Everything else is uniform enough that it shouldn't change your decision. If the framework above said pivot, every one of these engines supports it well.
That leaves one piece of the story. We've gone from "what's the decision", through "what shapes are available", "what trade-offs they imply", "how to choose", and "what the engine helps with". The last piece is making sure the choice doesn't quietly evaporate the moment you merge.
Write it down
Whatever you pick, the decision outlives you on this codebase. Capture it in an ADR with three lines:
- The relationship and the shape you chose.
- The answers to the three questions, as of today.
- The condition under which you'd revisit it.
That third line is the one that matters. "We chose polymorphic because there's only one consumer; revisit if a second service needs these rows" is the difference between a deliberate trade-off and a future incident.
Conclusion
Back to the conversation I started with. We ran the three questions on my colleague's addresses table: target types weren't really open-ended, a second service (the invoicing pipeline) was already planning to read the rows, and yes, they did want cross-type queries (every entity in a given postcode, regardless of whether it was a property, contact, or tenant). So the answer was a supertype addressables parent plus a real foreign key from addresses. Not the pivot they expected when they walked in, and not the polymorphic they had. The middle option that nobody had named yet.
That's the part I want you to take away. Many-to-many looks like a stylistic choice and turns load-bearing a year later. The actual decision is who enforces integrity: the database, or every line of code that ever touches the table. Pivots put it in the database, which is where indexes, constraints and every SQL tool already live. Polymorphic relationships put it in your code, which is fine when you can defend the trade-off and painful when you can't.
Run the three questions. Take the boring win when you can. Reach for supertype when you need polymorphism with guarantees. Reserve raw polymorphic for the narrow case where it actually fits.
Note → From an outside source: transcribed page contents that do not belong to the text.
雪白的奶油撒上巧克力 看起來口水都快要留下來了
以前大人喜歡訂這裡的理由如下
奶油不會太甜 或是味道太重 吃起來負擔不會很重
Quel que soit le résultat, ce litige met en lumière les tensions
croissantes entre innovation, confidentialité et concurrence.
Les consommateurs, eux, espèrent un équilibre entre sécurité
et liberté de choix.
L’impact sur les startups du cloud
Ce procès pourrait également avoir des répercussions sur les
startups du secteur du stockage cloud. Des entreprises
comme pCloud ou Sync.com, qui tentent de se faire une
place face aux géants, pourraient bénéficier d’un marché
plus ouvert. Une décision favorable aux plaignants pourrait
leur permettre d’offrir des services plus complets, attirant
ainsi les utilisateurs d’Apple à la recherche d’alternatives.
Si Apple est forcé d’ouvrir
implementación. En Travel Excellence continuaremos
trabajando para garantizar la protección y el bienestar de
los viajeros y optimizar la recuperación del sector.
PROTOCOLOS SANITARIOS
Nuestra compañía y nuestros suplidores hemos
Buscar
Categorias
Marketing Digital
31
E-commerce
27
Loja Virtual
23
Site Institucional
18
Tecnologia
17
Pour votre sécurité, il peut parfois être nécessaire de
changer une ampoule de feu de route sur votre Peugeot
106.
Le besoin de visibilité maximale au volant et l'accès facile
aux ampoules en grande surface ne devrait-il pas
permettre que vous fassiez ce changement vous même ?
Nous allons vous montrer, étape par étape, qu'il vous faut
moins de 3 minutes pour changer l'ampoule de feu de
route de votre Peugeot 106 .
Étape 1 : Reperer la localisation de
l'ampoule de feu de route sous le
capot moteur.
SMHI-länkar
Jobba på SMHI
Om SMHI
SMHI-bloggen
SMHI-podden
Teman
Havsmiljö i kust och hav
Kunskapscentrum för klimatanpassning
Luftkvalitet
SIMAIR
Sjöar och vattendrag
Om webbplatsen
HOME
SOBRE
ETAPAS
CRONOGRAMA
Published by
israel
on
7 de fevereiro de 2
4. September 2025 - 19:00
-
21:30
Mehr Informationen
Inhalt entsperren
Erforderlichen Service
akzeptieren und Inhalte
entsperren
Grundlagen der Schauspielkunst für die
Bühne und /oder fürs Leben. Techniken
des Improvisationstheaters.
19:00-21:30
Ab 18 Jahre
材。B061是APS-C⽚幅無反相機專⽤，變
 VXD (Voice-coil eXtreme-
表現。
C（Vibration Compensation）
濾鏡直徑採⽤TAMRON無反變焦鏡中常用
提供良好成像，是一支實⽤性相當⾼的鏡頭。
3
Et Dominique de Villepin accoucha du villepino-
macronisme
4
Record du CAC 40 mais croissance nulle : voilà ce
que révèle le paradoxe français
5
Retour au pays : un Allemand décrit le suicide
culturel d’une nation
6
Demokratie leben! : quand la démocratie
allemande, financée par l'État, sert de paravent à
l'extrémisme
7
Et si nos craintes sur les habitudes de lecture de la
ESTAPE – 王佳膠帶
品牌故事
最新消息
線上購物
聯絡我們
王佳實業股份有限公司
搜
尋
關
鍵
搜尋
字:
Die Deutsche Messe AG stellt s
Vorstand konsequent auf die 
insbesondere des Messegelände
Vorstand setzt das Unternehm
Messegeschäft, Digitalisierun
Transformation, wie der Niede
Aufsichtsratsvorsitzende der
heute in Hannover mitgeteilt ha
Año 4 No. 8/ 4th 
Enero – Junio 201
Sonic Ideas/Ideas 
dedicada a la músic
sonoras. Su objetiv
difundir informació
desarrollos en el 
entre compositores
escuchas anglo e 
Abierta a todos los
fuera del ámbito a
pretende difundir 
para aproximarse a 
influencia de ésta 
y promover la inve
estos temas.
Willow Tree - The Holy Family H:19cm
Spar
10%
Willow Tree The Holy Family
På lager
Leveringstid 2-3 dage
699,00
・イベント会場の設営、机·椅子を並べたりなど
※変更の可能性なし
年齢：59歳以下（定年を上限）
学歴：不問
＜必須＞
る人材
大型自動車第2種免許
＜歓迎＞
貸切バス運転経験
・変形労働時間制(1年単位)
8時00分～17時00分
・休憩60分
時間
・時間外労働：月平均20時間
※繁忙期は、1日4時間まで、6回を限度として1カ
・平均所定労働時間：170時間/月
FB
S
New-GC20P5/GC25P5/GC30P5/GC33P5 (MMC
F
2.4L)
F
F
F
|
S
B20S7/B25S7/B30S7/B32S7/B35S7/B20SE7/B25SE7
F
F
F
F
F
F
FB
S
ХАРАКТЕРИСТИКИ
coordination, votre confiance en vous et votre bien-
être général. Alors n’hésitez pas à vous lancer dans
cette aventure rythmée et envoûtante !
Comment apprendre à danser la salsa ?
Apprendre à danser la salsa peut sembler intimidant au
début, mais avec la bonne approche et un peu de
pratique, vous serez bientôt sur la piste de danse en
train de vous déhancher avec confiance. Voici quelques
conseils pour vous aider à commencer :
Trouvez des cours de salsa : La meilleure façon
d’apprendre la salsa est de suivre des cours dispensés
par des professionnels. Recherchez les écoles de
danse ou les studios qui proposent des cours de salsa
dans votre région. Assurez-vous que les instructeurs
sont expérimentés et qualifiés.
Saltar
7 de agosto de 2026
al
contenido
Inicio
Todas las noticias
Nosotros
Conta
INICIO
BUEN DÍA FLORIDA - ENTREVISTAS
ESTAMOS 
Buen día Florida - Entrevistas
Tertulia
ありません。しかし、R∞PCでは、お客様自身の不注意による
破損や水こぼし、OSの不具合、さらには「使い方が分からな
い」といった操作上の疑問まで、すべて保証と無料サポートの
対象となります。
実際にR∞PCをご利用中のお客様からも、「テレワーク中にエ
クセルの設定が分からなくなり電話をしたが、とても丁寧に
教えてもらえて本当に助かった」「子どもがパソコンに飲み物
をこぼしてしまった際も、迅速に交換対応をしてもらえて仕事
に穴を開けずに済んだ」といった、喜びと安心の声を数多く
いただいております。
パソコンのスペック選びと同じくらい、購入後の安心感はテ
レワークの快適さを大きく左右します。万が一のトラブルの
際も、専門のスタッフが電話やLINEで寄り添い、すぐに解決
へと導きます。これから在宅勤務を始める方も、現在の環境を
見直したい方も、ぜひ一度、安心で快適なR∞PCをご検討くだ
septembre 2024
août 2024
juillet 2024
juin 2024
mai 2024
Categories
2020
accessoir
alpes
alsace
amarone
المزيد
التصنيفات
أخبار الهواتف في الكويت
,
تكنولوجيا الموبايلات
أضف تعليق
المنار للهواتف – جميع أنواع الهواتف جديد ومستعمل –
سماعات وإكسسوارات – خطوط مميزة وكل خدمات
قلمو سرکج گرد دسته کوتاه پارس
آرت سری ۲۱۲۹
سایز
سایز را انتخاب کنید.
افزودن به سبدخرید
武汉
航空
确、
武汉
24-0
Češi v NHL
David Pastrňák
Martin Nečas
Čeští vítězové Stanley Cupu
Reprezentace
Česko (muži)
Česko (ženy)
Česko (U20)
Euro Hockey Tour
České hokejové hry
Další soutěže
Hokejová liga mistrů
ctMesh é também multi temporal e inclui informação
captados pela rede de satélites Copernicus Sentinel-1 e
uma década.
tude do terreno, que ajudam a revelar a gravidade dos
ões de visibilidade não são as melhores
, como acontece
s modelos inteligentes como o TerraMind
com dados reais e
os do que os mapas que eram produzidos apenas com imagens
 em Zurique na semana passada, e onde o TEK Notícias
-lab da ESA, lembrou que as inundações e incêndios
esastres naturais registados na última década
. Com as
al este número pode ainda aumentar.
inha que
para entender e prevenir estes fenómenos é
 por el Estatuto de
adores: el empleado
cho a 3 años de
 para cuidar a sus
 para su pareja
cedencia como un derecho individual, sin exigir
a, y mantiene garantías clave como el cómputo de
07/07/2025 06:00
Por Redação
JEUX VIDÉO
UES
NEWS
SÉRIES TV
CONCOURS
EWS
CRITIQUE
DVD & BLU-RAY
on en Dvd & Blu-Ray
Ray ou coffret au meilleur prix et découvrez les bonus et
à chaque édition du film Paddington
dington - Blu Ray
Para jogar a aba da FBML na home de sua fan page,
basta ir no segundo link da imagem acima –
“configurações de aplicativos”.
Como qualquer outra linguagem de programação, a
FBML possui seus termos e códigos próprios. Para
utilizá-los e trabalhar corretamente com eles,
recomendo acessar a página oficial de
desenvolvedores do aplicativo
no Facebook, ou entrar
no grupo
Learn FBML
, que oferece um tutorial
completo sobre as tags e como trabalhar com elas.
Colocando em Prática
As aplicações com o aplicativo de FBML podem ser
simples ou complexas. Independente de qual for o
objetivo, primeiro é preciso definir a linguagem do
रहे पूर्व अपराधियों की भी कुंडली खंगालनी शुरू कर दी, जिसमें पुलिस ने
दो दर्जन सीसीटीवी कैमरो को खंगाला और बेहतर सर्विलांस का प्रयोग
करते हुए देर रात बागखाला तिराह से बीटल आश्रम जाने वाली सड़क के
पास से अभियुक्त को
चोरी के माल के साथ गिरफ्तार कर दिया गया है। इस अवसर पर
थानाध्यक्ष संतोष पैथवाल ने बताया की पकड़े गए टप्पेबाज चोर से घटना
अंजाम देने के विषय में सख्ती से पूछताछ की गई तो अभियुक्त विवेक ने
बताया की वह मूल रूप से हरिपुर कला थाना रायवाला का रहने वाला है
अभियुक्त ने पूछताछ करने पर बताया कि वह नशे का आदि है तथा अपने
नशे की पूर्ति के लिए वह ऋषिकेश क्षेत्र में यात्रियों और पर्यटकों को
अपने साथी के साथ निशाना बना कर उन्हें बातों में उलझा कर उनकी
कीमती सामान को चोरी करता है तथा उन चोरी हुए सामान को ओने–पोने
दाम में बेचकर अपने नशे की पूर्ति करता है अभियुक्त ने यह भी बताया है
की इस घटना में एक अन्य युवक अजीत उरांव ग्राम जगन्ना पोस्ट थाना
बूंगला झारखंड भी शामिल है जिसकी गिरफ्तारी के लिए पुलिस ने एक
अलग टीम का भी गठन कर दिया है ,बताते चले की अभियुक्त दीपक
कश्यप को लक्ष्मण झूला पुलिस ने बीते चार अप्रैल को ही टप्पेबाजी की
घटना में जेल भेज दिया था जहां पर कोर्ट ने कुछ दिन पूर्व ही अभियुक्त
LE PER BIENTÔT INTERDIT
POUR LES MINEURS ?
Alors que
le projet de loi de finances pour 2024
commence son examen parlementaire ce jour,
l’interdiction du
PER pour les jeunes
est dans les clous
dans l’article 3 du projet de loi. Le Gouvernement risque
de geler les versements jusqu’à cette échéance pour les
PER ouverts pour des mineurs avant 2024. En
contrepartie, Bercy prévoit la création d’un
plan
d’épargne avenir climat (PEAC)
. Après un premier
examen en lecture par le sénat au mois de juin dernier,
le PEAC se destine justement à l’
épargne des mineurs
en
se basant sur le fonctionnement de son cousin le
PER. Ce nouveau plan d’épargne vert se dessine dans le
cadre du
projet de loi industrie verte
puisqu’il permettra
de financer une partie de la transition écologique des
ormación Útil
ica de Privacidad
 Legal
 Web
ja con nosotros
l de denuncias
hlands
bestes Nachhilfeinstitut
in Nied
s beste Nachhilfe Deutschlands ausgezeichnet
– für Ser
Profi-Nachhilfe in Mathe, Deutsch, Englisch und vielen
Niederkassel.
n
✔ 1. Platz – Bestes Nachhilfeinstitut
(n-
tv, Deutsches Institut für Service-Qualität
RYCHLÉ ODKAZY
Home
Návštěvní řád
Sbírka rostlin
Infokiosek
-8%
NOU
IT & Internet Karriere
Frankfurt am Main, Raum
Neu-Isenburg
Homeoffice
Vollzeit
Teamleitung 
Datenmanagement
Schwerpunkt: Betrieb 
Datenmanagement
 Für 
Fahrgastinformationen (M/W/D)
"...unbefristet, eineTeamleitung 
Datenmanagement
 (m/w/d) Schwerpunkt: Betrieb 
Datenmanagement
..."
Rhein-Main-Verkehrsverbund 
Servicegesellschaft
And write down why, so the next conversation about this table is shorter than the one I had last week.
References
- Bill Karwin, SQL Antipatterns: Avoiding the Pitfalls of Database Programming, Pragmatic Bookshelf, 2010. Chapter on Polymorphic Associations.
- Martin Fowler, Patterns of Enterprise Application Architecture, see Association Table Mapping and Single Table Inheritance.
- PostgreSQL documentation, Foreign Keys and Inheritance.
- MySQL documentation, FOREIGN KEY Constraints.
- Microsoft Learn, Foreign Key Constraints.
- Oracle Database Concepts, Integrity Constraints.
- SQLite documentation, Foreign Key Support.